The deadline to file a petition for a recount was 5 pm on Friday, and Stein filed roughly 90 minutes before it closed.

Officials at Wisconsin's Election Commission announced on Twitter they had received Stein's request.

Shortly thereafter, Wisconsin Election Commission director Michael Haas stated,

The Commission is preparing to move forward with a statewide recount of votes for President of the United States, as requested by these candidates. We have assembled an internal team to direct the recount, we have been in close consultation with our county clerk partners, and have arranged for legal representation by the Wisconsin Department of Justice. We plan to hold a teleconference meeting for county clerks next week and anticipate the recount will begin late in the week after the Stein campaign has paid the recount fee, which we are still calculating.

If you're wondering how and why this is happening, that's a fair question.

Earlier this week, computer scientists said they'd found evidence the election results might've been hacked or manipulated in Wisconsin, Michigan and Pennsylvania -- the three states that tipped the electoral college to Republican presidential nominee Donald Trump.

They found that Hillary Clinton got 7 percent fewer votes in Wisconsin counties that utilize electronic-voting machines than in Wisconsin counties that use paper ballots.

So, there is no direct evidence of hacking, but these experts still advised Clinton to call for a recount after analyzing these data.

After suspicions over the results were made public, Jill Stein began raising money to pay for a recount in Wisconsin, Michigan and Pennsylvania.

On Wednesday, Stein said,

After a divisive and painful presidential race, reported hacks into voter and party databases and individual email accounts are causing many American to wonder if our election results are reliable. These concerns need to be investigated before the 2016 presidential election is certified.
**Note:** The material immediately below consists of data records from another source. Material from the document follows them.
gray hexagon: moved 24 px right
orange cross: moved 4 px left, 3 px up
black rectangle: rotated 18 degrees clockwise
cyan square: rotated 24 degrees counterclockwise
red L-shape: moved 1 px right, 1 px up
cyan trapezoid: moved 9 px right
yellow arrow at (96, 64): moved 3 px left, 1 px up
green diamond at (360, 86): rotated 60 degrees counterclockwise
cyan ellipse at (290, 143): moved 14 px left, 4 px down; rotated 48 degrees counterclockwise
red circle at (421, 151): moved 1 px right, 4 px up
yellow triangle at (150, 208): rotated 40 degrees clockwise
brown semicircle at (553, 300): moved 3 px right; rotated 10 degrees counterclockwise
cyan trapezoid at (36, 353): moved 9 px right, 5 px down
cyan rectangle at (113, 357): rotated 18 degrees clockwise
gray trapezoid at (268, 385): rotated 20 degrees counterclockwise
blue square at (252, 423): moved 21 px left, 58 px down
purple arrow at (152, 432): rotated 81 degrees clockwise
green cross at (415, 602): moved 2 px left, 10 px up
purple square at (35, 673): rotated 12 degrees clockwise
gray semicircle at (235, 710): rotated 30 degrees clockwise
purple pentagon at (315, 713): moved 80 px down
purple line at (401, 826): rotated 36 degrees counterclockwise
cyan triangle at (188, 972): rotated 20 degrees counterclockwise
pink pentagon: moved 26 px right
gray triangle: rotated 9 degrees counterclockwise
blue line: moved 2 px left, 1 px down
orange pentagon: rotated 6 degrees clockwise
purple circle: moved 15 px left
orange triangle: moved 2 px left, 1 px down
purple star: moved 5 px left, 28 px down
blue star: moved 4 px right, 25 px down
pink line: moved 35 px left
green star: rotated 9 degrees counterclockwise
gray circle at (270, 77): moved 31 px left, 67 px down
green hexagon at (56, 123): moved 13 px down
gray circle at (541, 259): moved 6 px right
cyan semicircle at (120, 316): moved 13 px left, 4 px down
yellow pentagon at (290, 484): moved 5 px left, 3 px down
We deserve elections we can trust.

The Green Party candidate raised more than $5 million so far to pay for the recounts.

Officials said the cost of the recount in Wisconsin will cost $1 million, and Stein will have to pay the entire cost.

The deadlines to file for recounts in Pennsylvania and Michigan are next week.

Technically, Hillary Clinton could still win the election -- this was true even before Stein filed for a recount in Wisconsin (because of the electoral college).

But it's still a long-shot.

Still, it's pretty safe to say this recount adds even more drama to an already tumultuous election cycle.

If nothing else, 2016 has never failed to be exciting.